Нет. Это "морока", как сказала Цветаева. Я и тогда, и сейчас был полон жизненной энергии и просто никогда не думал об этом.
С выходом первого диска к вам пришла просто сумасшедшая популярность: гастроли по всему миру, интервью, статья в "Нью-Йорк Тайме" на две полосы... А однажды я увидел в вашем архиве фотографии с Армандом Хаммером и Лайзой Минелли. Расскажите об этих встречах, пожалуйста.
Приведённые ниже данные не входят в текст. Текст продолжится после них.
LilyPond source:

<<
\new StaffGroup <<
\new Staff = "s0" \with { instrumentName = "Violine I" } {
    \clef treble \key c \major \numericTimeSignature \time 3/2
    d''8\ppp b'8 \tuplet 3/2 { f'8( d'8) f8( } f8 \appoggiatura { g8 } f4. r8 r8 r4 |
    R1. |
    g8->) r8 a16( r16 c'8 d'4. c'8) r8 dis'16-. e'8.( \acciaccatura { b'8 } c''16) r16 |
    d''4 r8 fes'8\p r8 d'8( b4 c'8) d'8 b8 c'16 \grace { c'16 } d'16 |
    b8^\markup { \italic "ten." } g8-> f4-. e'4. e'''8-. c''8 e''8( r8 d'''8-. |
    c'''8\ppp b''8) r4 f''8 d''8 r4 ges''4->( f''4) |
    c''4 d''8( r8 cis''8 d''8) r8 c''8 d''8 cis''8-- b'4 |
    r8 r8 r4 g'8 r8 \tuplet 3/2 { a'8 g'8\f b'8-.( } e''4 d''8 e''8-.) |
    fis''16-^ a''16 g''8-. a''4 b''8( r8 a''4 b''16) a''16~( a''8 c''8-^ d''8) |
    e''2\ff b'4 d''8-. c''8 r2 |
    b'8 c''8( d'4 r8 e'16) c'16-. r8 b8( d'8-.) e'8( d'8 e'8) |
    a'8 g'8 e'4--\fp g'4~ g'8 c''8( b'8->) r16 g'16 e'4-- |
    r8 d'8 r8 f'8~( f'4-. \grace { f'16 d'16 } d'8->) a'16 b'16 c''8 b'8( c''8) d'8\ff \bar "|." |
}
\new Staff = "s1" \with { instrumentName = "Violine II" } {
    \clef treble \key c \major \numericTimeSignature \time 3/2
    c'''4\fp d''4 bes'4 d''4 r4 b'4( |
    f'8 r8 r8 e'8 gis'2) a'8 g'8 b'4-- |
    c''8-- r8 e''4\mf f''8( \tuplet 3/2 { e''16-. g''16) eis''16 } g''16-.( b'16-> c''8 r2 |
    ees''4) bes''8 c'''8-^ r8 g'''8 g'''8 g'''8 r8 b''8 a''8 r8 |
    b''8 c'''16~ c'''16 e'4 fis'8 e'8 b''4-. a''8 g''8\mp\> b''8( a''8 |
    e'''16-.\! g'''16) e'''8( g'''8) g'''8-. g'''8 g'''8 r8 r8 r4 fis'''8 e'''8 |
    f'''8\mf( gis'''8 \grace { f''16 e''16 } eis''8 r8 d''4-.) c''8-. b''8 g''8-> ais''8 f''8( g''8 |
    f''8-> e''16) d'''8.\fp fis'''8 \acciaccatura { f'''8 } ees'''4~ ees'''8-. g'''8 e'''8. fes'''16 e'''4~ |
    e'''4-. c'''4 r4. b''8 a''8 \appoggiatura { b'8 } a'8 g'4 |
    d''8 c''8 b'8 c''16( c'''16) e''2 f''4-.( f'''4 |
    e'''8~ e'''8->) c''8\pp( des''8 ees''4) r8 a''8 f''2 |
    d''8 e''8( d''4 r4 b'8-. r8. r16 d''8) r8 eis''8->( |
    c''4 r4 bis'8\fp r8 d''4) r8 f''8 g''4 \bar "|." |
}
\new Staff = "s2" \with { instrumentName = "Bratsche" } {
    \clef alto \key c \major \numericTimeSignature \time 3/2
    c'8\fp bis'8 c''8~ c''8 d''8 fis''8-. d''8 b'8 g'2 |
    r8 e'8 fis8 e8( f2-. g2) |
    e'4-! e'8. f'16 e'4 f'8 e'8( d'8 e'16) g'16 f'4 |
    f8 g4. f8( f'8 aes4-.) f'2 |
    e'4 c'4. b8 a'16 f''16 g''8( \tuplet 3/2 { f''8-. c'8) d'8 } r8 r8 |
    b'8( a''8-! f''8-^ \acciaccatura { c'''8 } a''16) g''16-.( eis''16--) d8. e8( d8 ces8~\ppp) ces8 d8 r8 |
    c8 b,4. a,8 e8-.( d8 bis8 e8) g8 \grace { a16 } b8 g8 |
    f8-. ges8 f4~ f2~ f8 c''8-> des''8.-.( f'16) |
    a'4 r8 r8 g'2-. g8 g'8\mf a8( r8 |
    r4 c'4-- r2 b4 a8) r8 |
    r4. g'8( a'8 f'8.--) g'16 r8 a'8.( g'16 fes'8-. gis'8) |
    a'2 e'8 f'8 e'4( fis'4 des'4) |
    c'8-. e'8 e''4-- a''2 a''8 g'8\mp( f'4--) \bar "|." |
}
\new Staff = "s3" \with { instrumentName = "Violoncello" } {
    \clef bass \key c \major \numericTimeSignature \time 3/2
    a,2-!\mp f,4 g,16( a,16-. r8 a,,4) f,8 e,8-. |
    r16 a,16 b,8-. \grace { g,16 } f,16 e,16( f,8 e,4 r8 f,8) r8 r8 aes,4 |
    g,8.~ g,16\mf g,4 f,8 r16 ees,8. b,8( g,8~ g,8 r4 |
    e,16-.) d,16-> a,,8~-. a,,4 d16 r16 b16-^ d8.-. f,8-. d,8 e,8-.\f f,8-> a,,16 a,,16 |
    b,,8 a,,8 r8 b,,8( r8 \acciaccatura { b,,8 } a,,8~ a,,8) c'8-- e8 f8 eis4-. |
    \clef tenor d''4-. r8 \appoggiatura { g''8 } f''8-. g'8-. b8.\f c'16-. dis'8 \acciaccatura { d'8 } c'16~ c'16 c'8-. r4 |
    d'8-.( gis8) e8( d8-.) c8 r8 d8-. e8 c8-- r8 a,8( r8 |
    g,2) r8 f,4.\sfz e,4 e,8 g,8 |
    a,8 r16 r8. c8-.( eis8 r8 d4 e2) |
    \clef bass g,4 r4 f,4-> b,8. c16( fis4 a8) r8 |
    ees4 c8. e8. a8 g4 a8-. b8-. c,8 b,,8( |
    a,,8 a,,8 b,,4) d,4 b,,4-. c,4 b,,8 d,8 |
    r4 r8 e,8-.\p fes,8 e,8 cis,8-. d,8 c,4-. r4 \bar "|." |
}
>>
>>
Я был выбран как исполнитель русских песен для концерта в честь 70-летия Хаммера. Специальная команда занималась организацией торжества, ходили по всем ресторанам Брайтона и слушали. В итоге остановились на моей кандидатуре. За три минуты я должен был спеть русскую песню и поздравить юбиляра. В назначенный день я приехал на Манхэттен, в шикарную гостиницу "Уолдорф Астория" на своем стареньком автомобиле с разбитым бампером. Меня даже не хотели пускать. Там "Роллс-ройсы" вокруг, все сверкает, аристократы в бриллиантах, но я показал приглашение и все, конечно, уладилось. В тот вечер я спел "Подмосковные вечера", "Очи черные" и "Катюшу". Получил от организаторов внушительный чек и отбыл. С Лайзой Минелли мы выступали в сборном концерте. Дело было так. В Нью-Йорк с гастролями приехал советский цирк. С огромным успехом прошли выступления в зале "Радио-сити" на Манхэттене. После программы я по приглашению Юрия Владимировича Никулина и его сына Максима появился на банкете для артистов. Там же оказалась Лайза Минелли. Это была наша первая встреча, а неделю спустя организаторы гастролей решили сделать прощальный концерт, куда уже официально пригласили меня и Лайзу. Она исполнила несколько песен под рояль, Юрий Никулин спел знаменитую "Про зайцев" под мой аккомпанемент, а я в числе прочих композиций специально для Лайзы Минелли спел песню Высоцкого "Корабли постоят". Она была подругой Марины Влади, прекрасно знала и любила произведения ее мужа Владимира Высоцкого, которые не требуют перевода.
Что пожелаете нашим читателям?
Никогда не унывать. Жить по велению сердца и не забывать тех, кто рядом. А также добра, милосердия и душевного равновесия.
Благодарю вас за интересный рассказ, Михаил Александрович.